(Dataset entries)
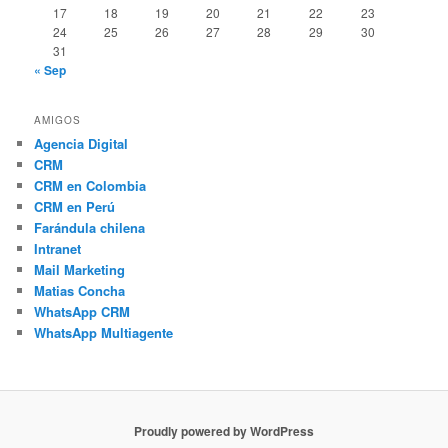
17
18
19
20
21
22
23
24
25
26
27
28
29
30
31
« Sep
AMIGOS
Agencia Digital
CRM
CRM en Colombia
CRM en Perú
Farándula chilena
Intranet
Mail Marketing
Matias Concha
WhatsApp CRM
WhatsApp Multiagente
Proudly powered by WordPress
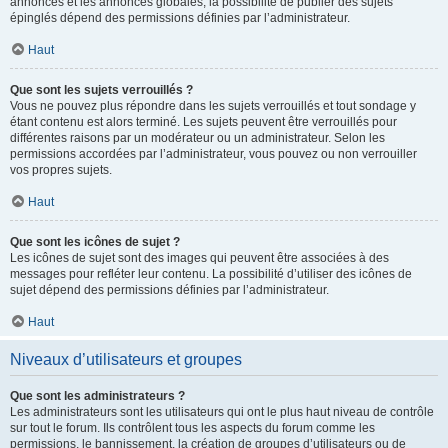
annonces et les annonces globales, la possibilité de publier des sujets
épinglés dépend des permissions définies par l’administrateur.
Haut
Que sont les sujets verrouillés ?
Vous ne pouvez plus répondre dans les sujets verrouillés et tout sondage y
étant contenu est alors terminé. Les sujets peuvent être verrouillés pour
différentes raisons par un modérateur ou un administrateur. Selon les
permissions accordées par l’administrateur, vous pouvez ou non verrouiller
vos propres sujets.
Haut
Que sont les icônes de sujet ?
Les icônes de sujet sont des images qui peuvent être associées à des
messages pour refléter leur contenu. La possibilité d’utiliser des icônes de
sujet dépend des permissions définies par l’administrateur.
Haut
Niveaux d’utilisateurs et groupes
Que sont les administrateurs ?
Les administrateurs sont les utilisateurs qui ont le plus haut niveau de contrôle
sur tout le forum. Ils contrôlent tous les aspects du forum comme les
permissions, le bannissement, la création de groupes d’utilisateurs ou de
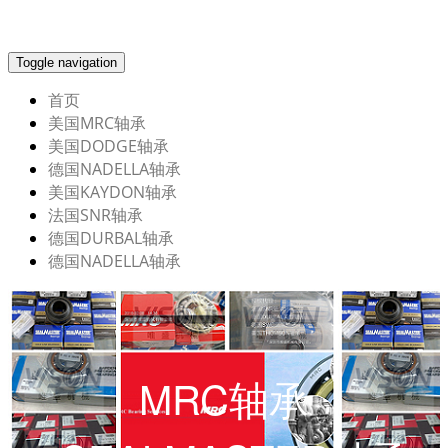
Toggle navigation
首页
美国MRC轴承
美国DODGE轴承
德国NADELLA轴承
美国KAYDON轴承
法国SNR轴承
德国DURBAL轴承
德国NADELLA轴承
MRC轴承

* * *

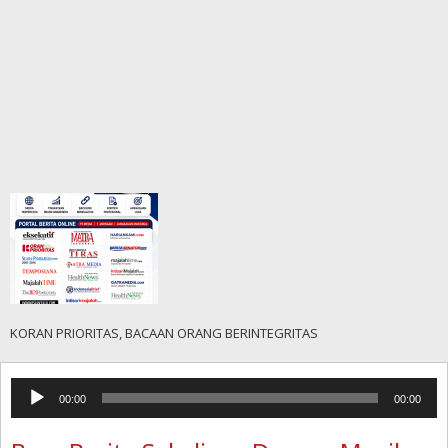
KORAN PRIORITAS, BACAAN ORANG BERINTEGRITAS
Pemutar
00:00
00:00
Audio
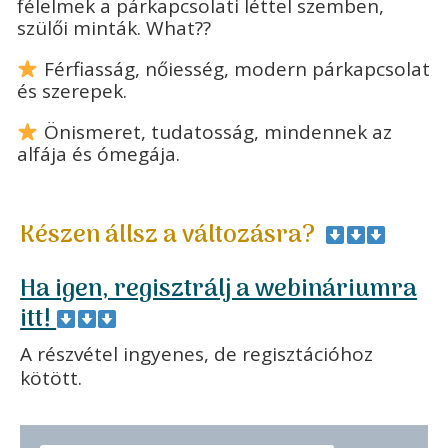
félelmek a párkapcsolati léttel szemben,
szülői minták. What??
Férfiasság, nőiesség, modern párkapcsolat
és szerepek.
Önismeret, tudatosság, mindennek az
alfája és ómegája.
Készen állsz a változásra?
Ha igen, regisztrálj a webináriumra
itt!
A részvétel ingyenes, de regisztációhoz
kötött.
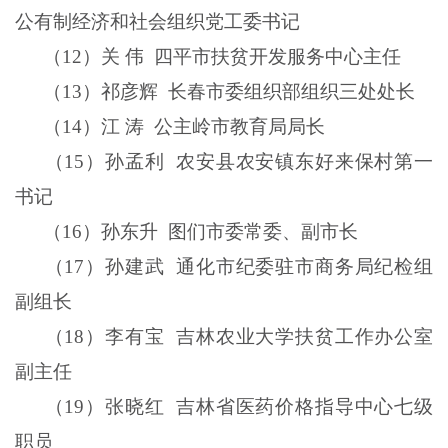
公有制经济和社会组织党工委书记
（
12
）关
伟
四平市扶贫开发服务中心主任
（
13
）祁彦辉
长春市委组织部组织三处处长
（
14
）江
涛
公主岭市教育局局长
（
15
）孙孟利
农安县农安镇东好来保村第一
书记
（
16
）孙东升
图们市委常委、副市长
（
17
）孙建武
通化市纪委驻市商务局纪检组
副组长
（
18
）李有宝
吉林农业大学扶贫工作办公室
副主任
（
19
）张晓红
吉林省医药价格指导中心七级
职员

...

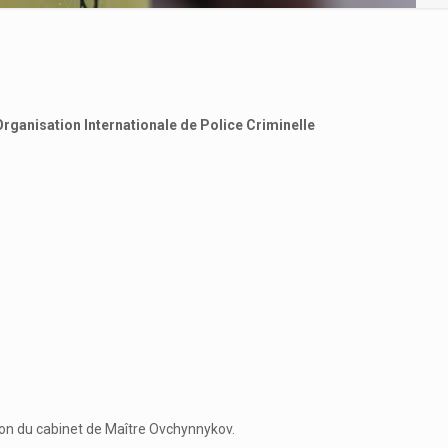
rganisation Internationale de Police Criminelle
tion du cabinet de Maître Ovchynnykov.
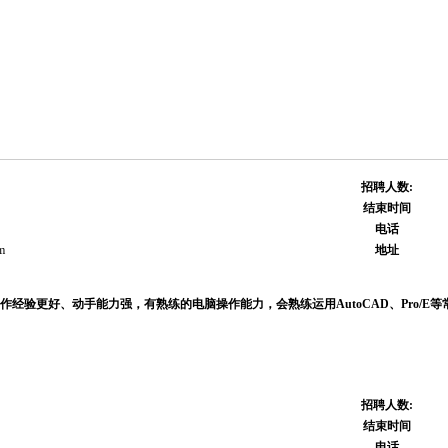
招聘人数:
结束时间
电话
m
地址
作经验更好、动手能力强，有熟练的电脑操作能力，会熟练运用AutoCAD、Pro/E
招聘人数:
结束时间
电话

■ WHAT THE EXERCISE ASKS ■
Which lines above run from the one containing "Que sont les sujets verrouillés ?" down to the one containing "messages pour refléter"? Repeat exactly those, both ends included, and nothing else.

■ RESPONSE ■
Que sont les sujets verrouillés ?
Vous ne pouvez plus répondre dans les sujets verrouillés et tout sondage y
étant contenu est alors terminé. Les sujets peuvent être verrouillés pour
différentes raisons par un modérateur ou un administrateur. Selon les
permissions accordées par l’administrateur, vous pouvez ou non verrouiller
vos propres sujets.
Haut
Que sont les icônes de sujet ?
Les icônes de sujet sont des images qui peuvent être associées à des
messages pour refléter leur contenu. La possibilité d’utiliser des icônes de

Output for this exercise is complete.